Любое существование, в том числе и в виде трагического героя, Кьеркегор расценивает как нечто низшее по сравнению с экзистенцией рыцаря веры. Но он всевозможными путями старался передать это сообщение не в прямом виде. Из него мы узнаем, что в своем осуществлении трагический герой обретает более высокое выражение долга, но у него нет абсолютного долга. Ценой принесения в жертву жизни любимого человека трагический герой расплачивается за свою принадлежность сфере этики. Жизнь в этом случае высоко оценивается и может быть отдана (или обменена) добровольно либо принудительно за (на) некоторое общее благо: в сфере этики общее всегда ценнее индивидуального. Самопожертвование ради всеобщего мы можем часто наблюдать в животном мире: это естественно. Однако только человеческие законы могут потребовать принудительных жертв, принуждать к жертве. Здесь единичная человеческая жизнь не имеет высшей ценности, ею можно воспользоваться, чтобы решить задачи всеобщего. Находясь в таком всеобщем, ценность жизни отдельных его членов наделяется «номиналом» согласно статусу.
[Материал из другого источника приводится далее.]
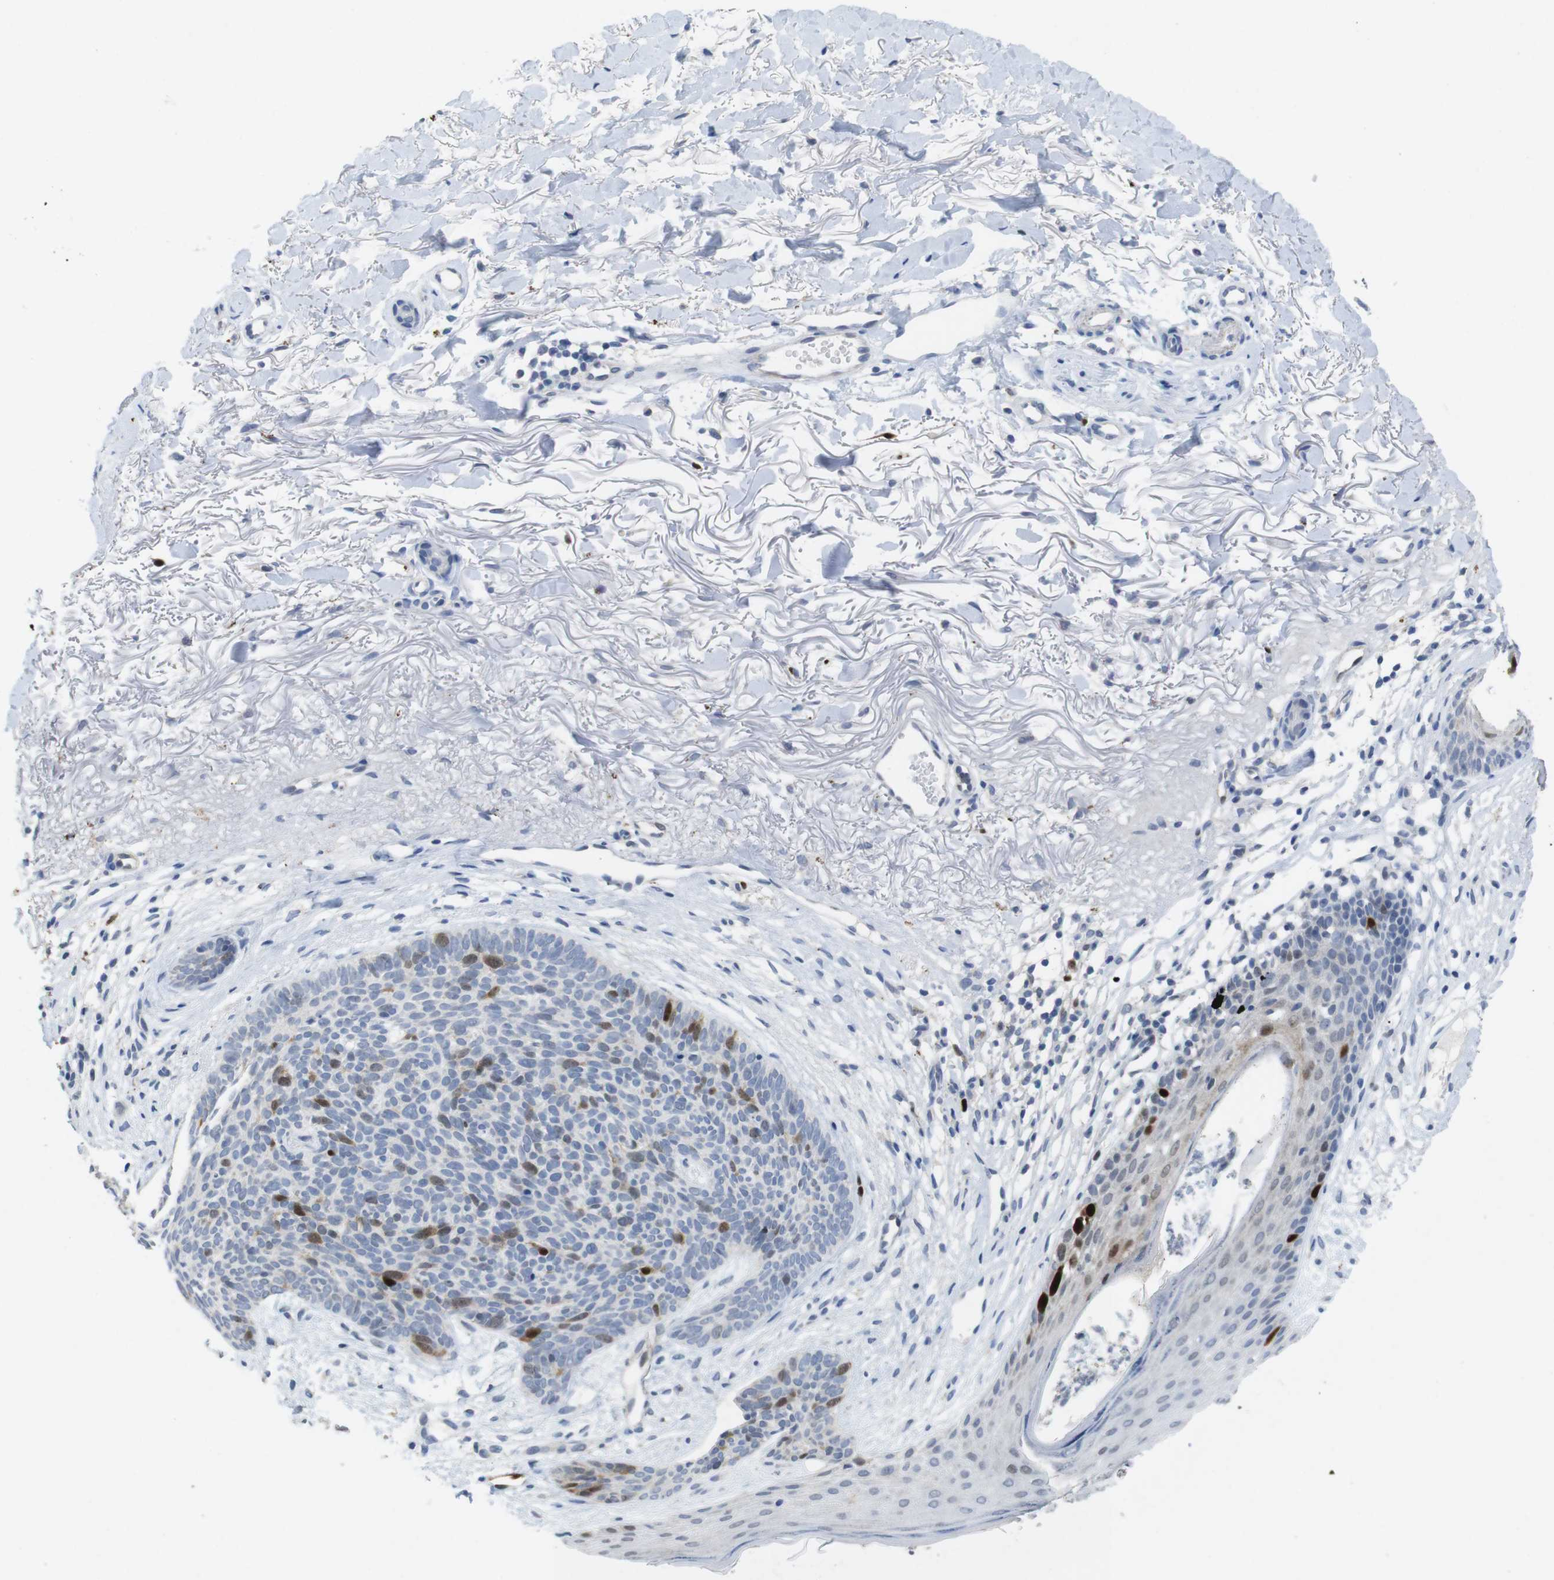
{"staining": {"intensity": "strong", "quantity": "<25%", "location": "nuclear"}, "tissue": "skin cancer", "cell_type": "Tumor cells", "image_type": "cancer", "snomed": [{"axis": "morphology", "description": "Normal tissue, NOS"}, {"axis": "morphology", "description": "Basal cell carcinoma"}, {"axis": "topography", "description": "Skin"}], "caption": "Immunohistochemical staining of human skin cancer exhibits medium levels of strong nuclear protein expression in approximately <25% of tumor cells. (DAB = brown stain, brightfield microscopy at high magnification).", "gene": "KPNA2", "patient": {"sex": "female", "age": 70}}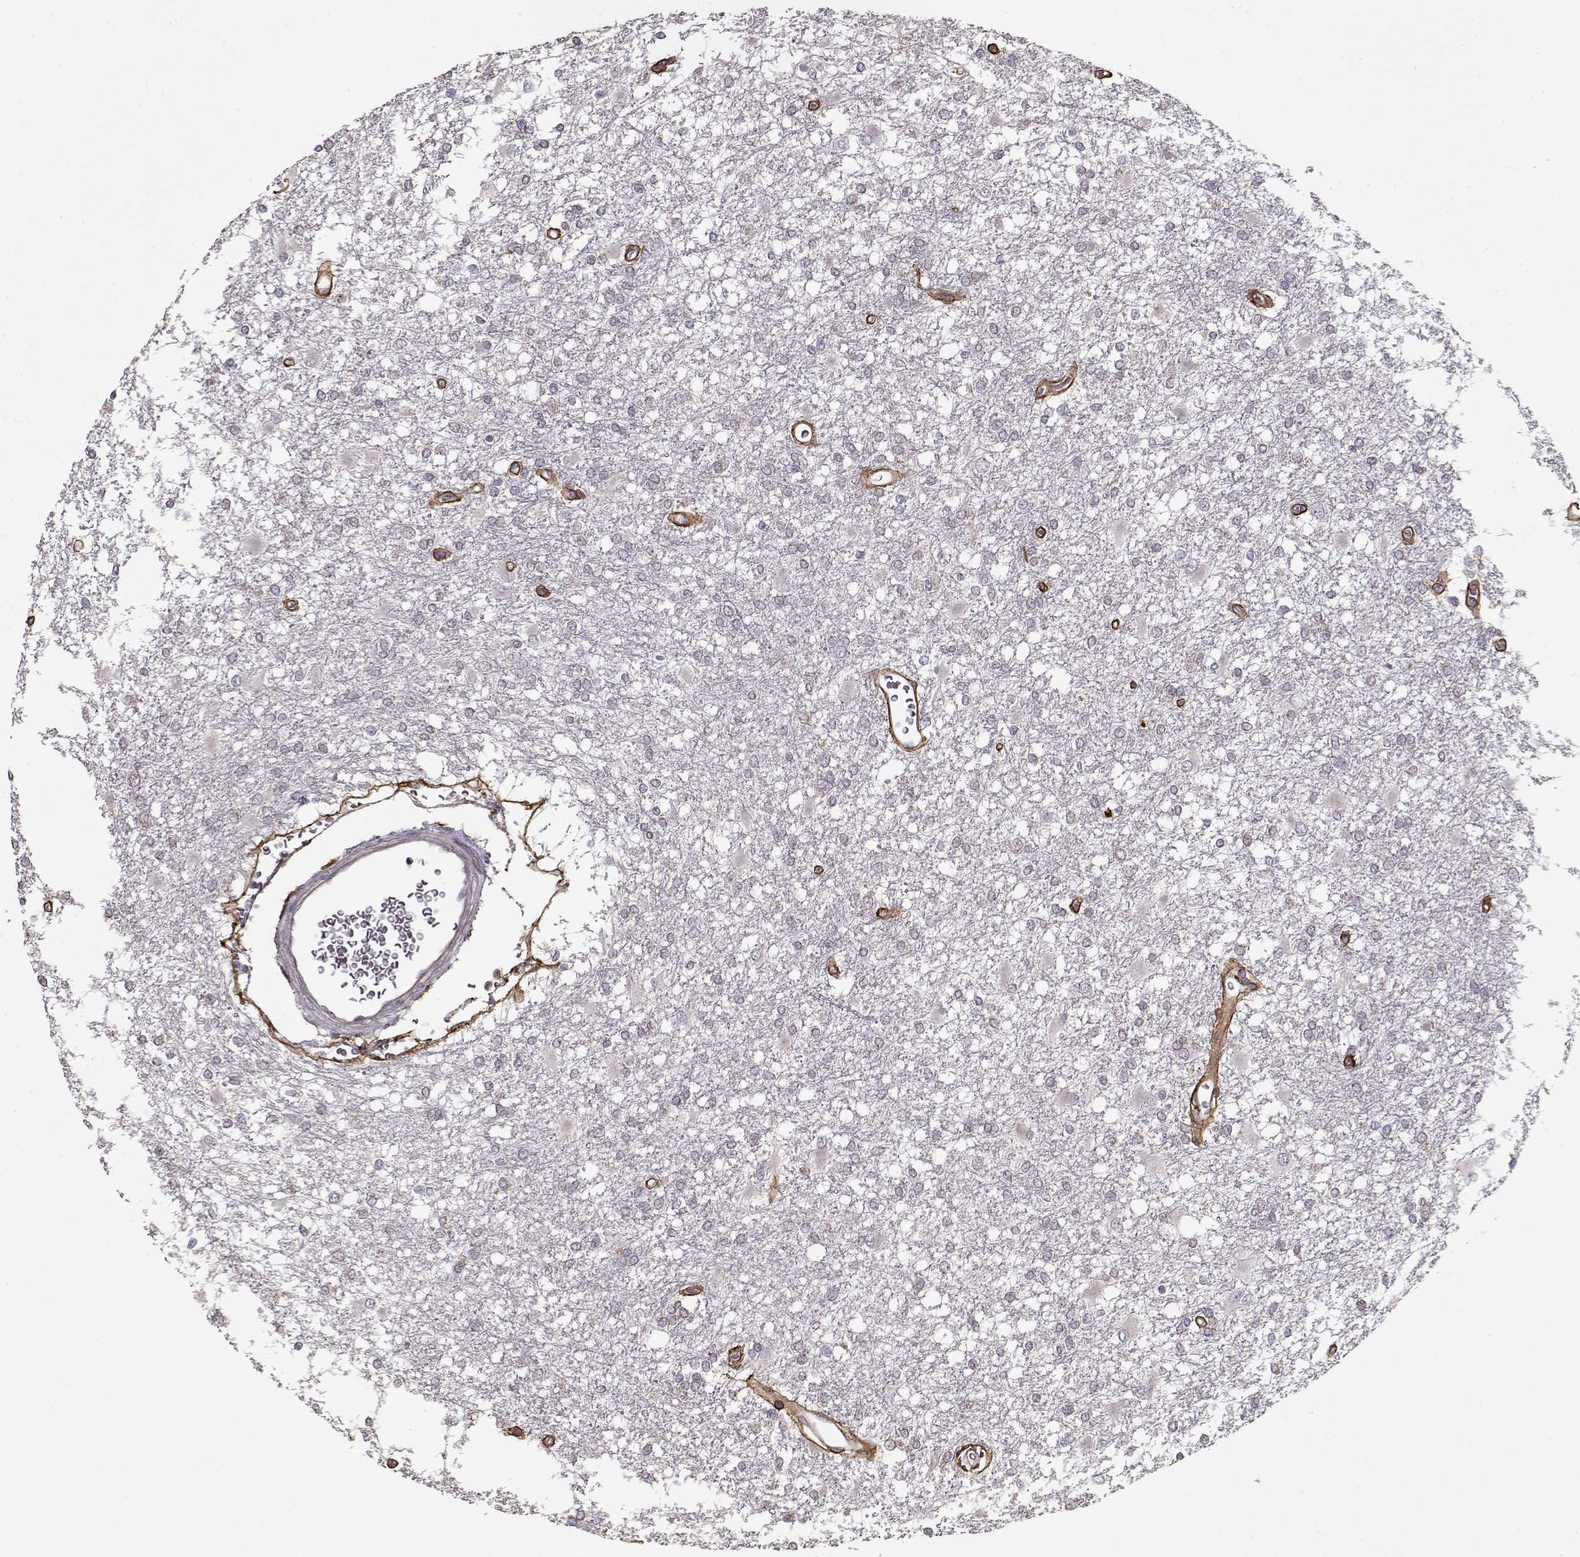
{"staining": {"intensity": "negative", "quantity": "none", "location": "none"}, "tissue": "glioma", "cell_type": "Tumor cells", "image_type": "cancer", "snomed": [{"axis": "morphology", "description": "Glioma, malignant, High grade"}, {"axis": "topography", "description": "Cerebral cortex"}], "caption": "A photomicrograph of human glioma is negative for staining in tumor cells.", "gene": "LAMA2", "patient": {"sex": "male", "age": 79}}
Все это не имеет значения для рыцаря веры, для которого любая конкретная жизнь обладает вечной значимостью. Он имеет абсолютный долг перед Богом (Бог и есть долг). Бог от него требует абсолютной любви, которая не характеризуется направленностью на определенный объект. Единичная жизнь в данном случае имеет высшую значимость постольку, поскольку Бог повсюду, в каждом из нас. Как любящий, Бог не может потребовать от человека убить «божье» (Себя),- нет, но он может потребовать принесения в жертву «человеческого», «этического», человека как состоящего в наличии, объективно существующего человека. Можно ли это понять разумом, из сферы этики, можно ли говорить об этом,– каждый единичный индивид решает для себя сам.